Les dangers à connaître pour assurer la réussite du passage à l’ère numérique
Ces menaces sont fondamentales et occupent le devant de l’actualité. Mais il est nécessaire d’élargir le champ d’investigation, notamment sur les aspects suivants :
- Les dangers liés à la gouvernance : les décideurs ne sont pas forcément à même de comprendre parfaitement la réalité de ce que sont les outils du numérique. Le regard critique et l’explicitation des incertitudes sont indispensables.
- Les dangers Economiques et financiers : énormément d’échec de start-up (taux d’échec compris entre 60 et 90% selon les études), difficultés de valorisation des services numériques pour certaines entreprises et échec des produits, coût non maîtrisé de la transformation numérique.
- Les dangers techniques et technologiques : les événements récents nous ont rappelé que le monde numérique repose avant tout sur un monde physique : hardware, bâtiments, opérateurs, réseaux de distribution d’énergie, matières premières.
Comment gérer efficacement les risques et les menaces lors de votre transformation numérique ?
Il faut concevoir la maîtrise des risques comme un outil de gouvernance et pas comme une énième couche intermédiaire de procédures qui alourdissent le fonctionnement de l’entreprise. Le management des risques doit être structuré selon le tryptique suivant : avant, pendant et après.
Avant, on cherche de manière structurée et à fréquence optimisée à identifier les incertitudes et évaluer les risques associés aux événements avant que ceux-ci ne se produisent, pour prévenir les problèmes et en réduire l’impact et s’y préparer. La gestion des risques est un corollaire à la gestion de crise. Si on ne se prépare pas, le moment venu, on ne saura pas réagir et l’absence ou la mauvaise réaction agira comme un amplificateur des problèmes.
Pendant, c’est la gestion de crise.
Après, c’est le retour d’expérience : apprendre de ses erreurs mais aussi apprendre de ses succès, et rendre ce savoir acquis disponible pour l’ensemble de l’entreprise.
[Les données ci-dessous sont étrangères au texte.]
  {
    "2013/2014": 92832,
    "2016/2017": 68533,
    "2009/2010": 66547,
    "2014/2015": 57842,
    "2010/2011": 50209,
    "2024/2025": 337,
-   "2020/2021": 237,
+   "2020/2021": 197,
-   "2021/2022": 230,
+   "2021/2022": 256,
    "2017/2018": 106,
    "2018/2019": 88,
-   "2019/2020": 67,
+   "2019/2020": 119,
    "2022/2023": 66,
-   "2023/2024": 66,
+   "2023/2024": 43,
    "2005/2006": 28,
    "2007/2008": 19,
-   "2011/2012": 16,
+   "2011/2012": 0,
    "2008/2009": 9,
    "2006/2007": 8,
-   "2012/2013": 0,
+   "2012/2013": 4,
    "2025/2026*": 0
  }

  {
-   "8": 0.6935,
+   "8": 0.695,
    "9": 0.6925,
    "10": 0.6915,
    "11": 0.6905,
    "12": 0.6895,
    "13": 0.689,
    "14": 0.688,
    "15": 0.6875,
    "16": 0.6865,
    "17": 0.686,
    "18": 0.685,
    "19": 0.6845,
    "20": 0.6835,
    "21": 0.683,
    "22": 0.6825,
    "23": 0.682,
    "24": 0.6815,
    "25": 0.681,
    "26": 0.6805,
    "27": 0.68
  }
Le management des risques doit être explicite, inclusif et non punitif. Le pire c’est de cacher les problèmes. Et sans inclure l’ensemble des acteurs d’un système dans ce management, ça ne peut être que voué à l’échec : le management des risques est la résultante des efforts de chacun.
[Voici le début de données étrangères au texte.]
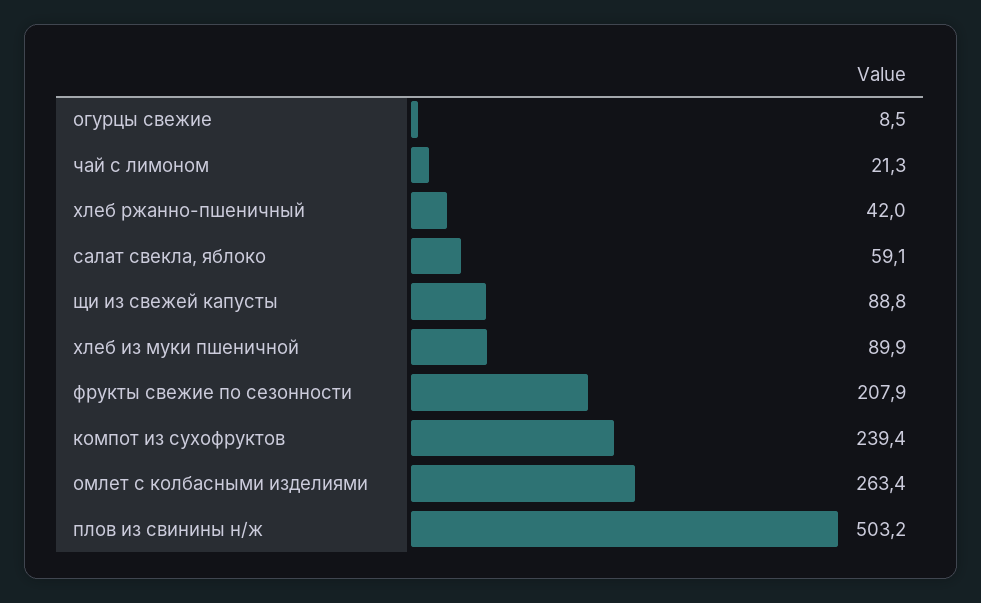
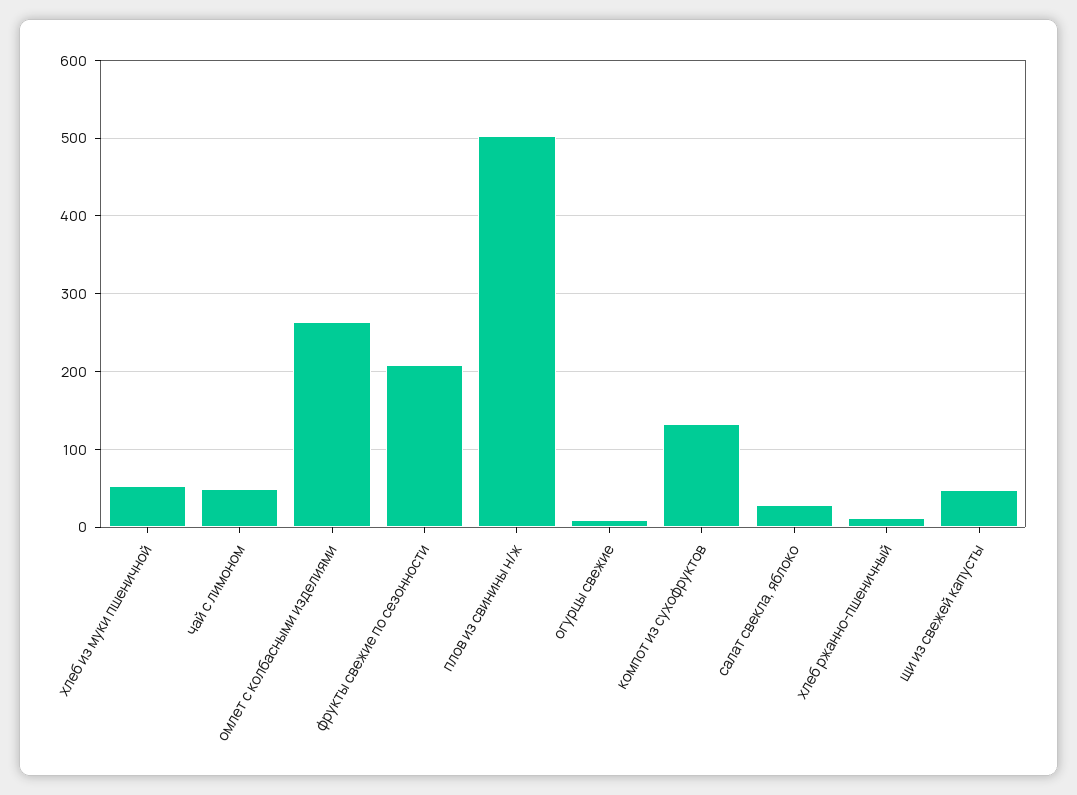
  {
    "огурцы свежие": 8.5,
-   "чай с лимоном": 21.3,
+   "чай с лимоном": 50,
-   "хлеб ржанно-пшеничный": 42,
+   "хлеб ржанно-пшеничный": 10,
-   "салат свекла, яблоко": 59.1,
+   "салат свекла, яблоко": 30,
-   "щи из свежей капусты": 88.8,
+   "щи из свежей капусты": 50,
-   "хлеб из муки пшеничной": 89.9,
+   "хлеб из муки пшеничной": 50,
    "фрукты свежие по сезонности": 207.9,
-   "компот из сухофруктов": 239.4,
+   "компот из сухофруктов": 130,
    "омлет с колбасными изделиями": 263.4,
    "плов из свинины н/ж": 503.2
  }

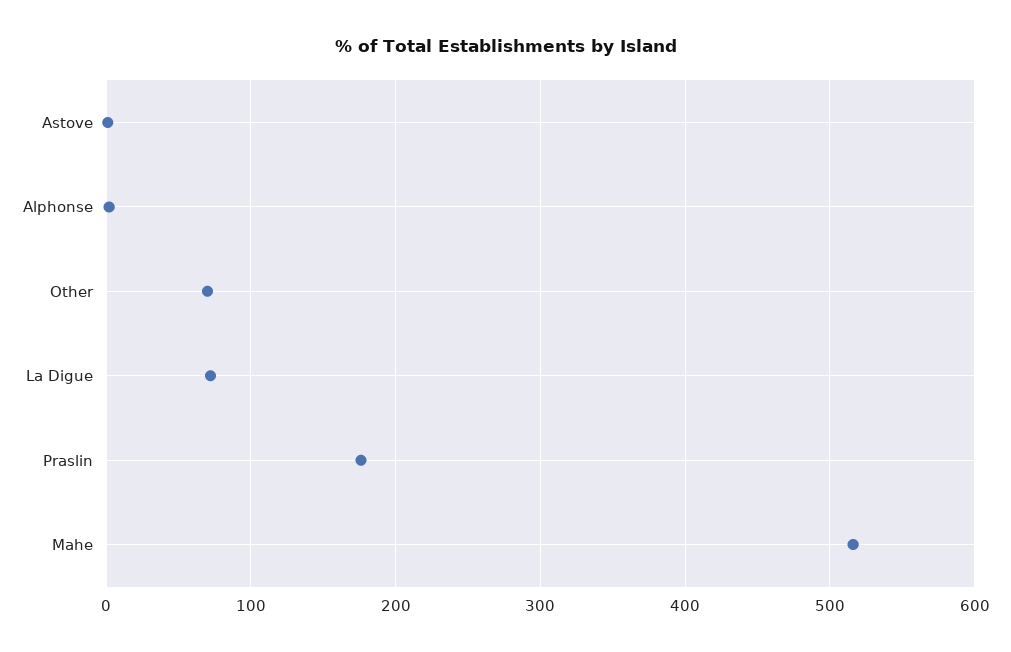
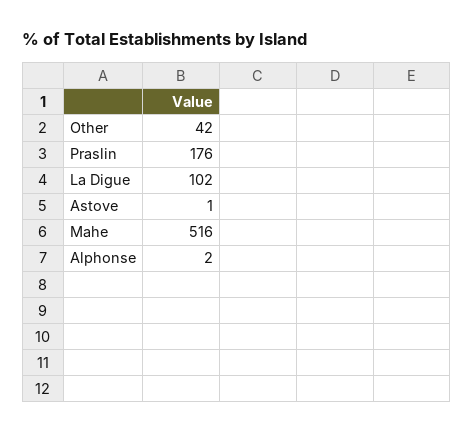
  {
    "Astove": 1,
    "Alphonse": 2,
-   "Other": 70,
+   "Other": 42,
-   "La Digue": 70,
+   "La Digue": 102,
    "Praslin": 176,
    "Mahe": 516
  }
Quels sont les fondamentaux pour la gestion des risques numériques ?
Toute stratégie de gestion des risques numériques devrait intégrer les fondamentaux ci-après :
- Prendre la mesure du risque numérique en tant que risque stratégique d’entreprise ;
- Inscrire la sécurité numérique au cœur de sa gouvernance d’entreprise ;
- Bâtir progressivement son socle de sécurité en termes de protection, défense et résilience ;
- Piloter son risque (amélioration continue, veille sur la menace, audits de sécurité) ;
- Tester régulièrement sa résilience grâce à des exercices de gestion de crise ;
- Valoriser sa cybersécurité pour générer de la confiance auprès des clients et partenaires, et en faire un atout de compétitivité.
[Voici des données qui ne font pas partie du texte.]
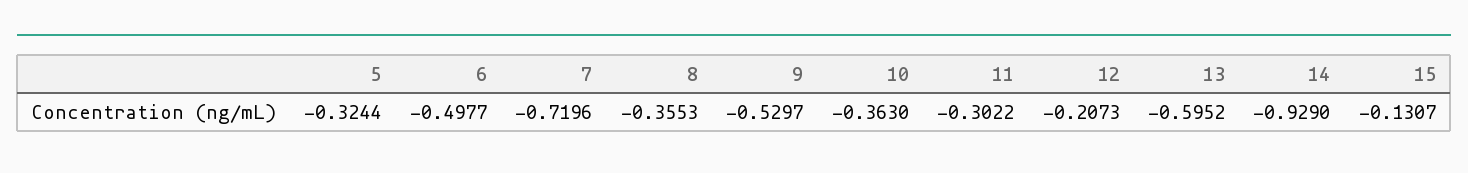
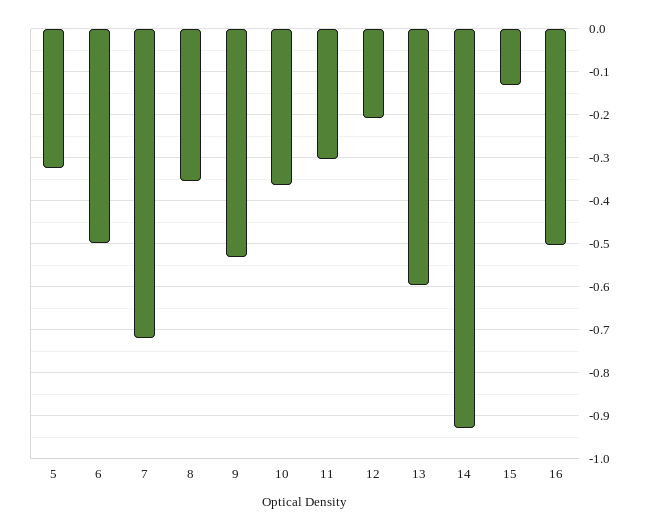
  {
    "5": -0.3244,
    "6": -0.4977,
    "7": -0.7196,
    "8": -0.3553,
    "9": -0.5297,
    "10": -0.363,
    "11": -0.3022,
    "12": -0.2073,
    "13": -0.5952,
    "14": -0.929,
-   "15": -0.1307
+   "15": -0.1307,
+   "16": -0.5
  }

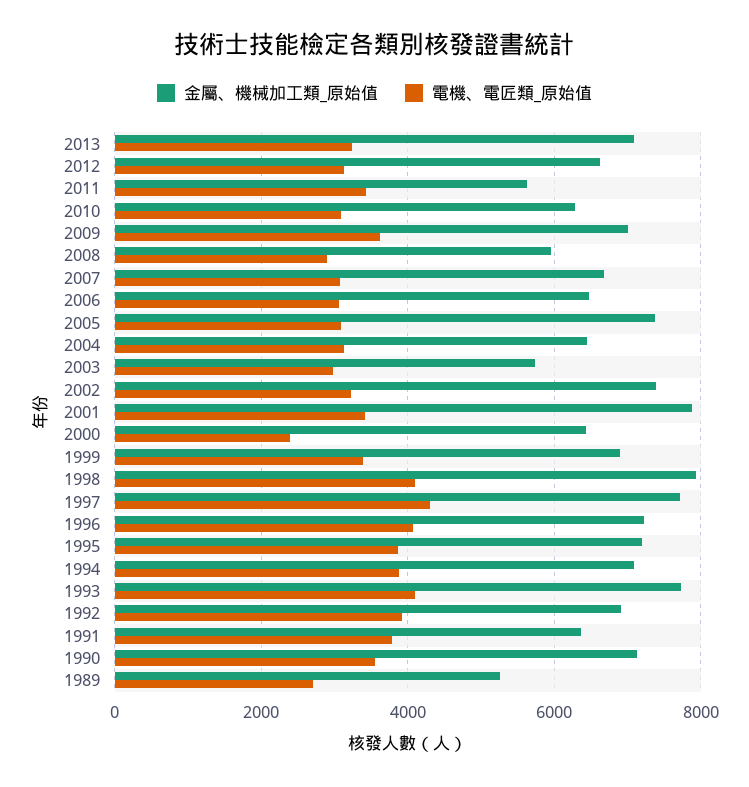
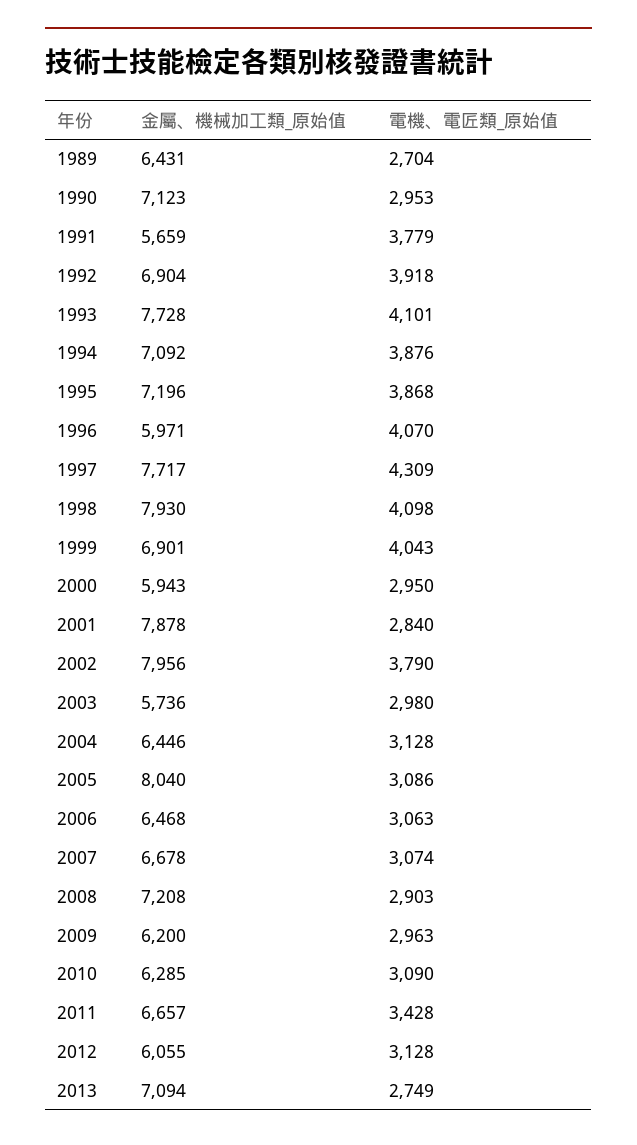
  {
    "金屬、機械加工類_原始值": {
      "2013": 7094,
-     "2012": 6600,
+     "2012": 6055,
-     "2011": 5600,
+     "2011": 6657,
      "2010": 6285,
-     "2009": 7000,
+     "2009": 6200,
-     "2008": 6000,
+     "2008": 7208,
      "2007": 6678,
      "2006": 6468,
-     "2005": 7400,
+     "2005": 8040,
      "2004": 6446,
      "2003": 5736,
-     "2002": 7400,
+     "2002": 7956,
      "2001": 7878,
-     "2000": 6400,
+     "2000": 5943,
      "1999": 6901,
      "1998": 7930,
      "1997": 7717,
-     "1996": 7200,
+     "1996": 5971,
      "1995": 7196,
      "1994": 7092,
      "1993": 7728,
      "1992": 6904,
-     "1991": 6400,
+     "1991": 5659,
      "1990": 7123,
-     "1989": 5200
+     "1989": 6431
    },
    "電機、電匠類_原始值": {
-     "2013": 3200,
+     "2013": 2749,
      "2012": 3128,
      "2011": 3428,
      "2010": 3090,
-     "2009": 3600,
+     "2009": 2963,
      "2008": 2903,
      "2007": 3074,
      "2006": 3063,
      "2005": 3086,
      "2004": 3128,
      "2003": 2980,
-     "2002": 3200,
+     "2002": 3790,
-     "2001": 3400,
+     "2001": 2840,
-     "2000": 2400,
+     "2000": 2950,
-     "1999": 3400,
+     "1999": 4043,
      "1998": 4098,
      "1997": 4309,
      "1996": 4070,
      "1995": 3868,
      "1994": 3876,
      "1993": 4101,
      "1992": 3918,
      "1991": 3779,
-     "1990": 3600,
+     "1990": 2953,
      "1989": 2704
    }
  }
En matière de risque cyber, il convient de garder à l’esprit trois invariants fondamentaux : (i) si aucune protection ou défense n’est 100% sûre… aucune attaque n’est 100% garantie pour l’attaquant ; (ii) celui-ci cherche généralement plusieurs points d’entrée et chemins d’exploitation afin de rentabiliser le coût de son opération et assurer la résilience de ses actions ; (iii) l’attaquant applique le principe de moindre action et est dans une logique d’analyse de risque. Il y a donc un rapport de force à établir et maintenir dans la durée entre l’attaquant et le défenseur.